Задание было неожиданным, и я не мог не спросить:
— Кто произносить будет, где?
Павлова явно раздражала моя непонятливость:
— Ясно, произносить будем не мы с вами, а предсов-мина Булганин Николай Александрович. На обеде. Вы же работали по совместительству корреспондентом ТАСС, значит, разберетесь. Выполняйте. Покажете мне.
Вышел из кабинета, не представляя, с чего начинать. Ни на одном обеде с участием главы правительства я не был. Да и появлявшиеся в печати речи не читал, а скорее отмечал для себя, делая упор на слове «обменялись». В воображении рисовалась не естественная картина зачтения текстов, а карикатурная, как два премьер-министра речами обмениваются, друг другу бумажки из рук в руки передают. И каждый с недоверием смотрит: не больше ли он дал, чем получил.
Пришел в рабочую комнату, где сидело нас восемь человек. Спросил у ближайшего надо мной по должности дипломата, душевного человека Фатхуллина: что делать в таком случае? «Не знаю», — сказал он. Никто в нашем отделе речей не писал, потому что гости из стран Ближнего и Среднего Востока еще не приезжали, это был первый. Фатхуллин дал простой совет: «Возьми подшивку газет, найди какую-нибудь речь, прикинь, что взять, что изменить, что добавить».
Это был деловой подход. Речи в газетах были. Но куски из них не соединялись. По-разному они были написаны, что ли. Поэтому взять можно было не абзацы, а только отдельные слова.

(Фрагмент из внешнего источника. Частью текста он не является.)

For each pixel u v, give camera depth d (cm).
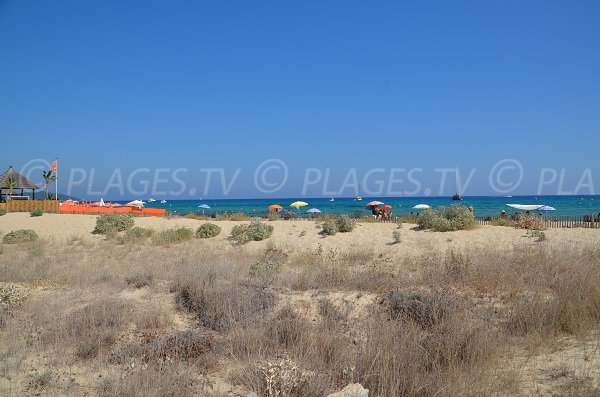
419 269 1247
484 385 505
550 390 493
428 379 523
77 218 3597
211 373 641
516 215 3073
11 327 836
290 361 586
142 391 557
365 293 958
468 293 897
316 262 1537
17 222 3478
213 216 3788
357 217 3431
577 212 5844
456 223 2511
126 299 998
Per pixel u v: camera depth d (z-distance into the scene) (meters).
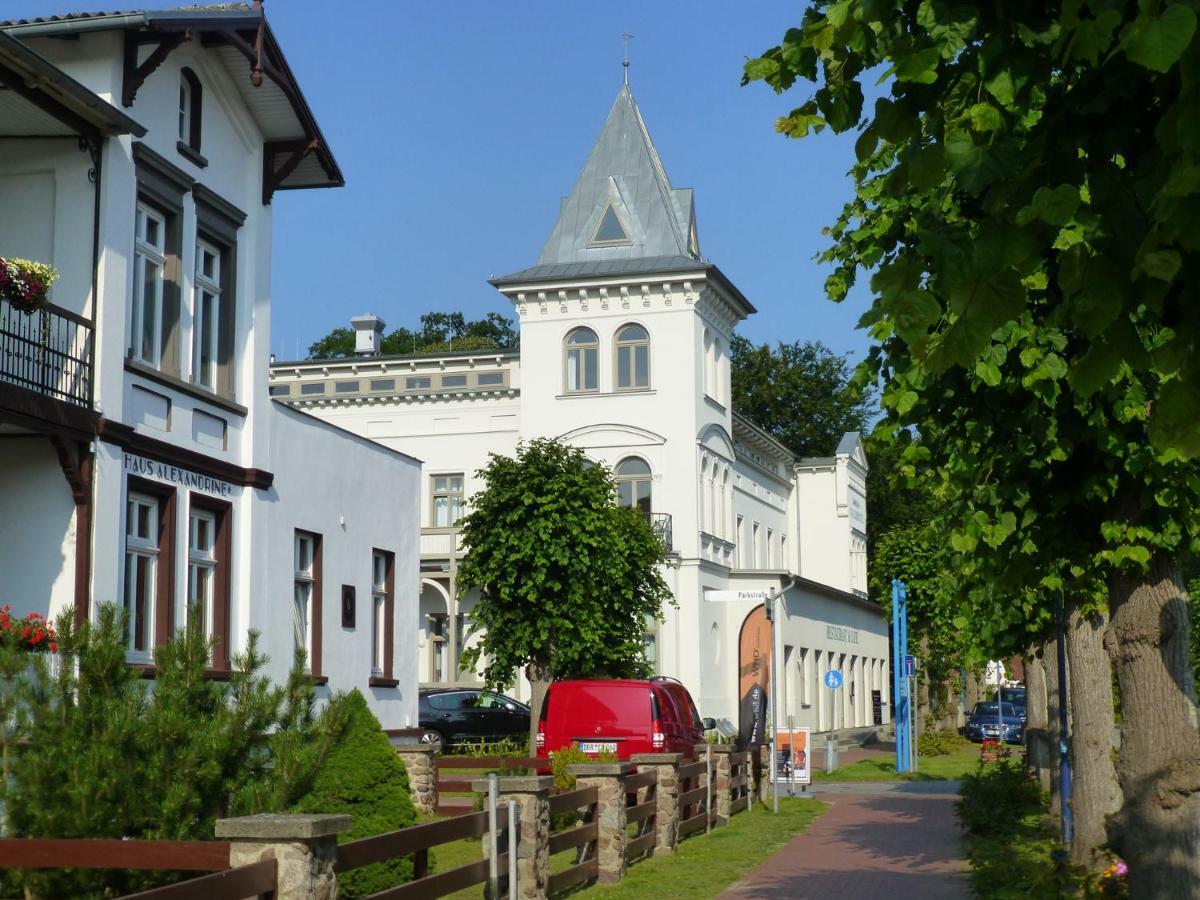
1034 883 12.40
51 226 14.91
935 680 58.34
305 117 18.67
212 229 17.56
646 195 47.78
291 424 19.38
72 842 7.45
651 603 30.28
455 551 44.25
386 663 22.77
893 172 4.45
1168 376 4.36
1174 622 7.78
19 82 13.54
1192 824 7.40
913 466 10.94
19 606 14.31
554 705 21.67
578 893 13.49
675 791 17.19
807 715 51.59
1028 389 8.12
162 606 16.03
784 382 73.50
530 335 46.53
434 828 9.70
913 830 20.59
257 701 9.95
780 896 13.41
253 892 6.73
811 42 4.65
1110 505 8.30
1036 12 4.32
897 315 4.15
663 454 45.22
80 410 14.23
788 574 48.16
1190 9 3.39
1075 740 13.49
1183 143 3.52
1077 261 3.99
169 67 16.48
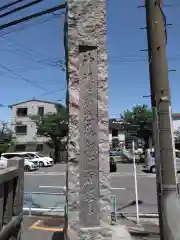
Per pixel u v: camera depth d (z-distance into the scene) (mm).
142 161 32094
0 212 2977
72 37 3275
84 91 3223
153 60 4348
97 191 3096
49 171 23141
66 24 3434
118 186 14492
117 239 3127
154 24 4398
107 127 3207
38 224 7160
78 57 3262
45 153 37656
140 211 9180
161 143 4160
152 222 7609
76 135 3141
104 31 3344
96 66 3279
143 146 37469
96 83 3252
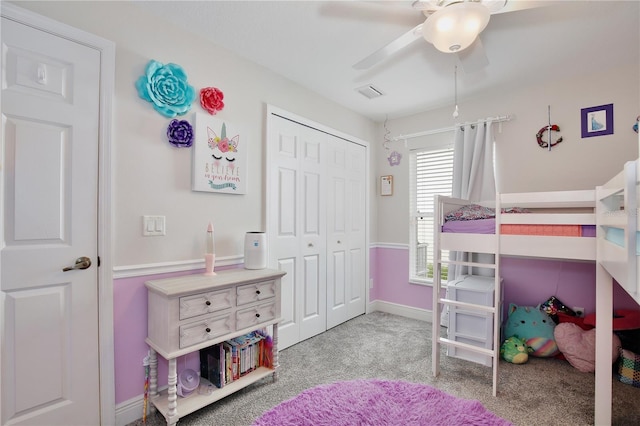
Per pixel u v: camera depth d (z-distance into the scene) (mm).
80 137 1607
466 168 3086
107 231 1683
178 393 1809
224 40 2162
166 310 1633
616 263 1270
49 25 1509
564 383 2133
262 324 2051
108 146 1686
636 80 2426
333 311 3236
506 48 2211
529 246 1922
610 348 1674
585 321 2447
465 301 2516
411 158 3664
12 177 1433
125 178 1758
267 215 2525
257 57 2389
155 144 1881
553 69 2527
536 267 2812
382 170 3850
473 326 2486
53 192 1536
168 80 1906
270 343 2164
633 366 2062
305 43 2199
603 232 1604
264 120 2527
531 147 2848
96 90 1657
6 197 1422
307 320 2932
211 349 1971
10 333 1430
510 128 2953
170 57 1953
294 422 1702
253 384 2119
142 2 1775
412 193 3666
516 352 2434
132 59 1790
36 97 1482
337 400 1905
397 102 3258
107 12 1700
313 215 3006
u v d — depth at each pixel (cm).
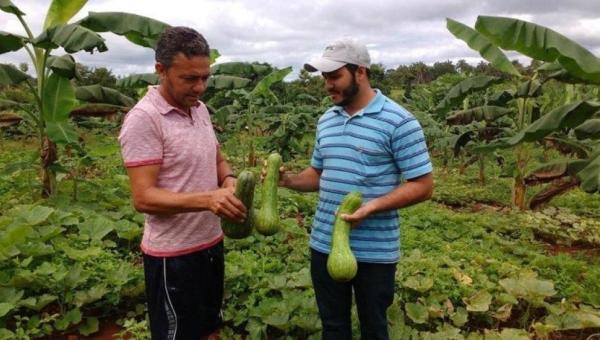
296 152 1744
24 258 569
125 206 831
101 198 898
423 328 507
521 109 1035
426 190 347
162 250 342
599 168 621
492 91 1577
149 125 314
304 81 3084
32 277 509
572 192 1232
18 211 706
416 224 849
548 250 802
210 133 357
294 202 932
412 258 625
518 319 541
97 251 577
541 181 825
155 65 315
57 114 823
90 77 2716
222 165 391
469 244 755
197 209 316
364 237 359
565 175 760
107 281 525
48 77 823
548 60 681
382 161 352
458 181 1373
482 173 1366
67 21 866
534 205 839
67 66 776
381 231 360
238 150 1712
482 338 468
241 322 482
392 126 344
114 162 1345
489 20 686
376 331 374
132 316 515
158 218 341
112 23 826
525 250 738
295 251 671
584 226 875
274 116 1838
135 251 689
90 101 985
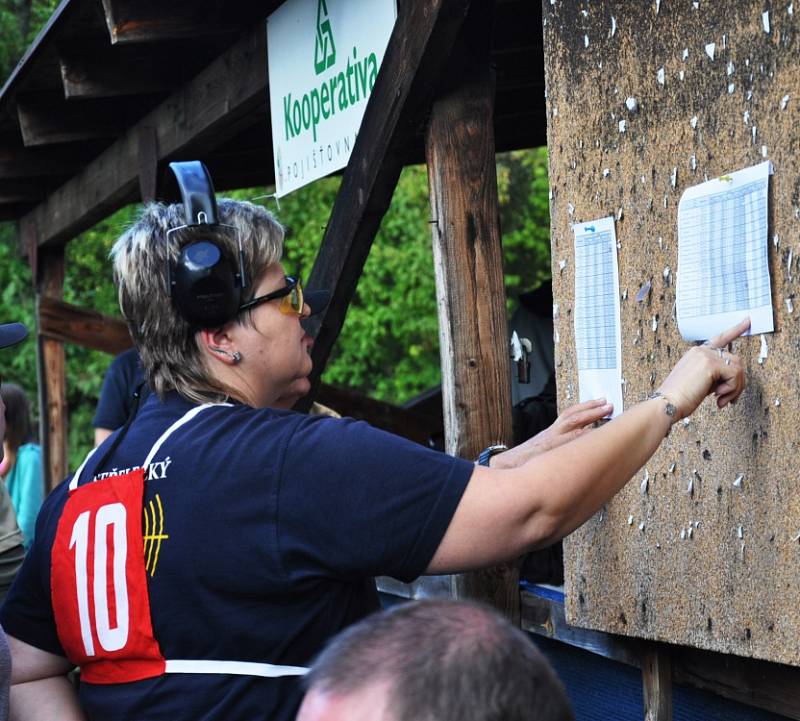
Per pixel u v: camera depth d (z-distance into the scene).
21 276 13.67
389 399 13.51
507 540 1.68
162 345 1.88
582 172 2.42
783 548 1.94
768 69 1.93
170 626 1.73
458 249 2.99
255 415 1.80
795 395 1.90
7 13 14.54
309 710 0.98
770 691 2.29
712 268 2.06
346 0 3.43
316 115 3.71
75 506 1.84
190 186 1.86
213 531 1.71
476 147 3.01
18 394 6.18
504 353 3.01
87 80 4.98
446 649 0.96
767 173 1.93
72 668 2.01
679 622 2.19
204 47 5.10
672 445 2.20
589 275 2.40
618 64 2.29
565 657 3.20
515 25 4.27
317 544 1.69
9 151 6.55
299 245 13.38
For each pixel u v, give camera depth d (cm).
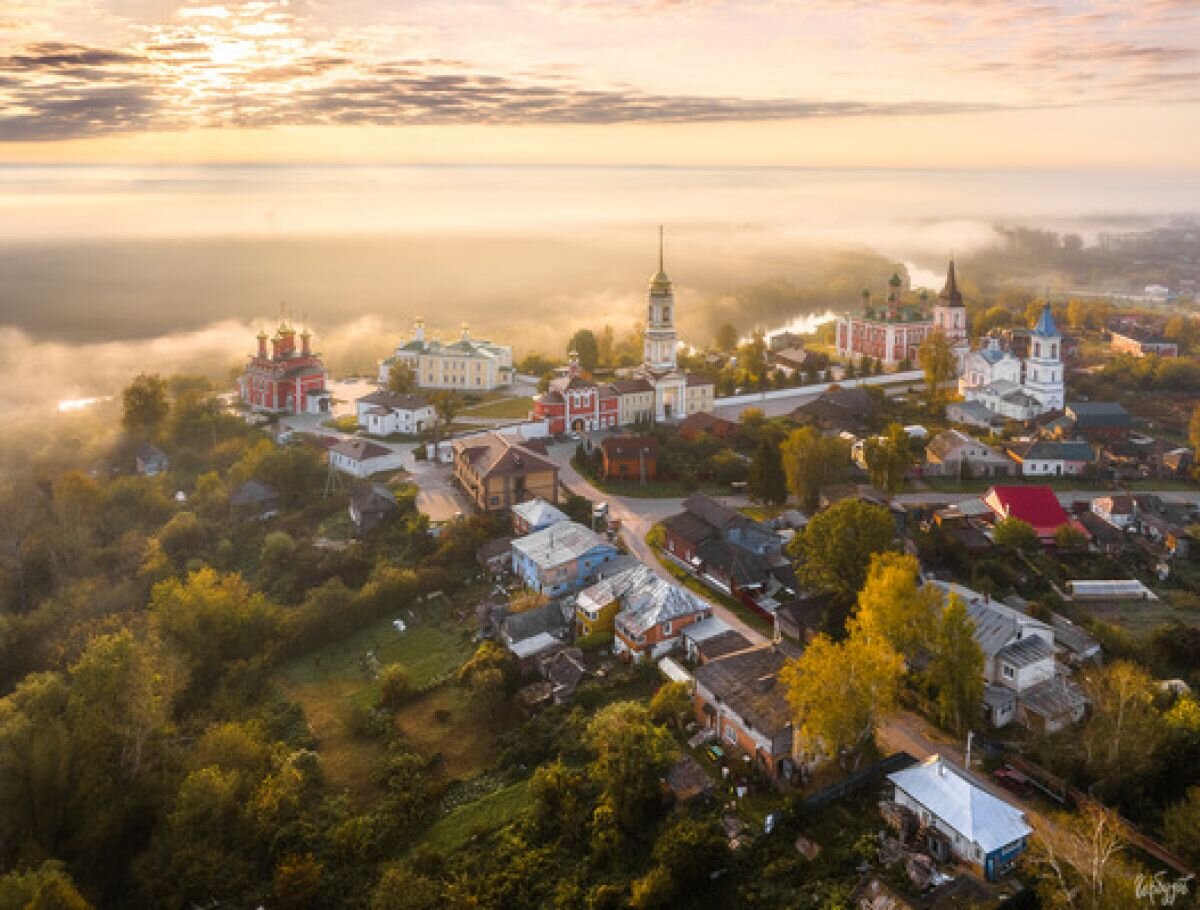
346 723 9438
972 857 6391
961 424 18025
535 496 13662
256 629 10756
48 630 11700
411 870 7438
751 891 6631
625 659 9650
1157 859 6475
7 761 8294
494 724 9181
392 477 15525
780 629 9925
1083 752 7438
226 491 15138
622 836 7256
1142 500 13475
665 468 15225
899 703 8475
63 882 7081
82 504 14588
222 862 7675
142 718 8694
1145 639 9850
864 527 9694
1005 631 8606
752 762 7756
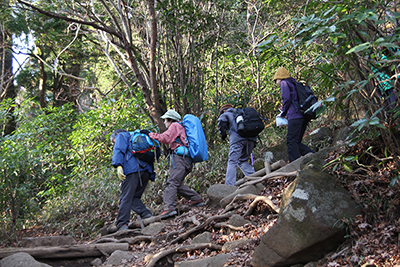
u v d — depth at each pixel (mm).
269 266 2758
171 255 3670
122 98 7434
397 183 2654
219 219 4121
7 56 11953
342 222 2648
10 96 11719
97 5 7898
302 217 2721
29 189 5801
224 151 6340
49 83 15695
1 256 3688
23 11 8242
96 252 4016
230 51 7156
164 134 4871
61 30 11500
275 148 5918
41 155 6457
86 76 13539
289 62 5969
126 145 4816
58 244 4203
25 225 6086
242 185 4699
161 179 6051
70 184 6758
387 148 2744
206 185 5887
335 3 2537
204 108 7156
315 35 2479
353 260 2418
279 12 6566
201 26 6605
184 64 6957
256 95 7211
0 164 5195
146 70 7297
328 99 2494
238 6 7793
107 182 6125
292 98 4621
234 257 3105
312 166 3189
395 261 2219
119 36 6523
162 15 6383
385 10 2434
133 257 3879
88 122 7195
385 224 2545
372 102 2662
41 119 6688
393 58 2350
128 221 4812
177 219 4750
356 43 2633
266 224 3523
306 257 2691
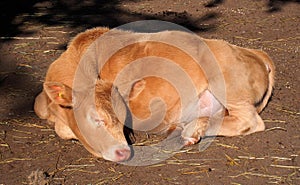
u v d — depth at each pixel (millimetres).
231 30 5352
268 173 3594
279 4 5992
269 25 5438
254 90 3928
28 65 4723
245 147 3781
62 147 3826
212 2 6125
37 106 4035
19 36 5242
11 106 4211
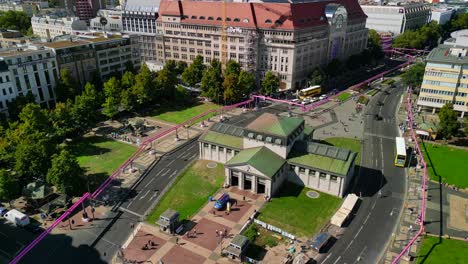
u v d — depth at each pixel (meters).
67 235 99.25
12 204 112.38
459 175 128.88
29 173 117.44
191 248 94.25
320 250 93.50
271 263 89.06
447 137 154.12
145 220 105.44
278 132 121.31
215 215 107.19
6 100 171.50
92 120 170.50
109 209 110.38
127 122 176.25
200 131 167.12
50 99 193.62
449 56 180.25
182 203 113.19
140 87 185.38
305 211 109.00
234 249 90.00
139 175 129.38
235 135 136.62
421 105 187.88
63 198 110.19
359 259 90.75
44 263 89.94
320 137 160.00
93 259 91.12
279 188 120.38
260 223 102.19
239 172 117.75
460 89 173.62
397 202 113.38
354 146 151.12
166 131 166.50
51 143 126.19
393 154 144.50
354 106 199.88
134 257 91.19
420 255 91.62
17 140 130.12
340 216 103.69
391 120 179.88
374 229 101.44
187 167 134.75
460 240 97.00
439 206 111.44
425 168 127.31
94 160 139.88
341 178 113.06
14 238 98.25
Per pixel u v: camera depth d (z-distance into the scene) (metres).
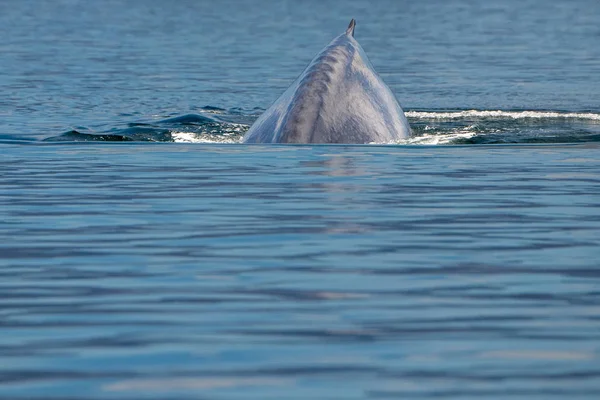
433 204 42.66
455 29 191.75
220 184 47.19
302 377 22.95
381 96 62.69
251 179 48.38
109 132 68.69
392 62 131.38
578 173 50.84
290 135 58.72
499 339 25.50
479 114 80.75
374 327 26.39
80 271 31.94
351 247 35.03
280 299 28.83
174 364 23.75
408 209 41.62
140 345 25.05
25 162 54.50
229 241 35.88
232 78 112.00
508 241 36.06
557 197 44.38
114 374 23.11
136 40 164.00
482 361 23.94
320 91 59.97
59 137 65.19
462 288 29.98
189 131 69.12
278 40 165.00
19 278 31.16
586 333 25.95
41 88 99.88
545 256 33.88
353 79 61.81
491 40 166.38
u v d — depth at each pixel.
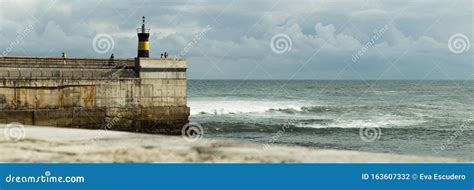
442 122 53.91
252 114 62.38
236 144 12.58
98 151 11.84
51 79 35.00
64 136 14.16
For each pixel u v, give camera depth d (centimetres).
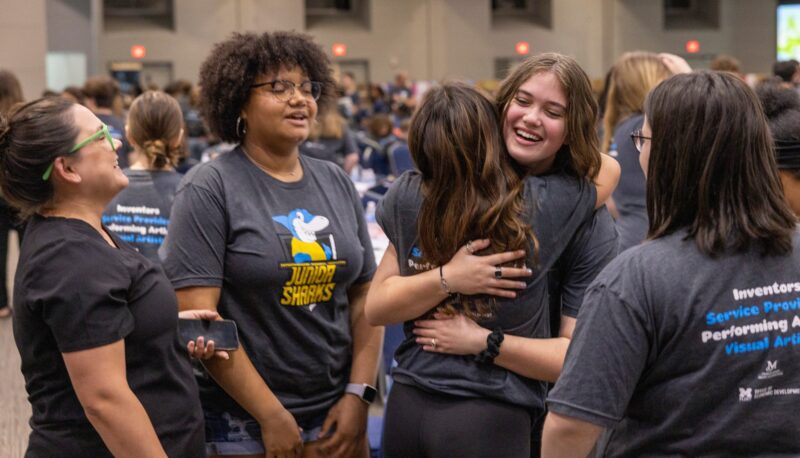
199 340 216
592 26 1977
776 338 155
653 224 162
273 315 233
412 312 203
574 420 156
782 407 155
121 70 1852
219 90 237
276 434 231
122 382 183
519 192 198
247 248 229
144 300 189
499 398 201
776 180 159
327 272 238
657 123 160
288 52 235
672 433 157
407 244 208
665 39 1995
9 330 568
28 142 186
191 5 1853
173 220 232
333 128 799
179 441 195
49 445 187
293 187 241
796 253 158
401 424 207
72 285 179
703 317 153
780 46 1994
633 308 154
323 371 240
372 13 1936
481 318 201
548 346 200
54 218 189
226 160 239
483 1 1958
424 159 202
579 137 201
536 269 200
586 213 204
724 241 154
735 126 155
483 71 1977
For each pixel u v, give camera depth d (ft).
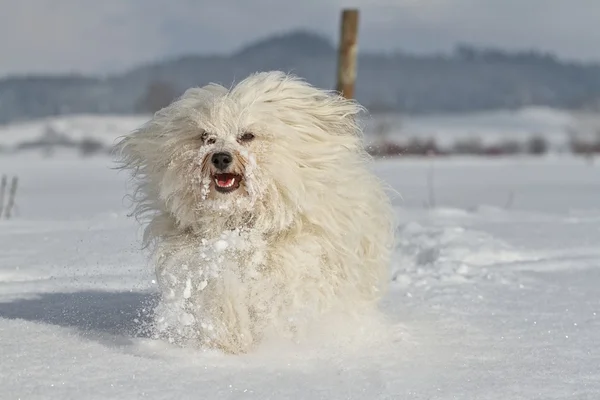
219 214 21.91
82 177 126.00
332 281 22.02
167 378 17.01
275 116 22.25
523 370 18.47
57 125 319.06
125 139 23.79
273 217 21.71
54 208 68.74
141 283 29.04
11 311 24.12
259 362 18.69
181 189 22.12
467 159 220.64
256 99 22.38
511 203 72.18
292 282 20.97
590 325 23.29
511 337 21.72
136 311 24.03
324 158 22.54
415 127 486.79
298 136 22.50
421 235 38.60
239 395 16.02
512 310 25.48
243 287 20.45
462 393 16.62
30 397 15.43
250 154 21.61
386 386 16.93
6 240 39.34
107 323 22.36
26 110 647.56
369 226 23.72
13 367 17.29
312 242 21.66
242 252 21.20
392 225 25.77
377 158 26.55
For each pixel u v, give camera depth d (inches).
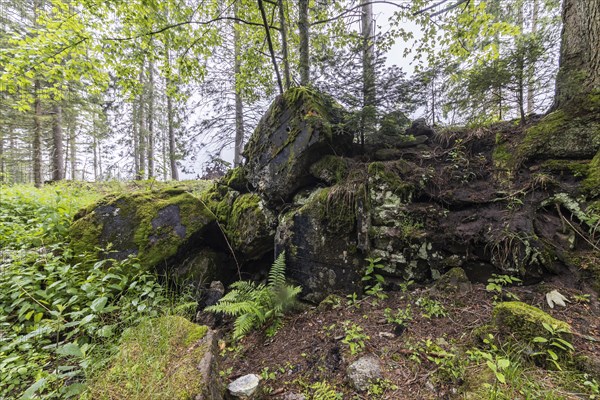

Вот слова-то были особые. Кроме как в речах они нигде не встречаются. Начальники почему-то не говорили, а только «отмечали», «заявляли», «констатировали» или «обращали внимание». Еще очень любили оборот: «сегодня мне хотелось бы особо отметить». Наталкиваясь на такие словосочетания, я думал: если тебе «хотелось бы», так и скажи, а если уже говоришь, тогда зачем говорить, что хотелось бы.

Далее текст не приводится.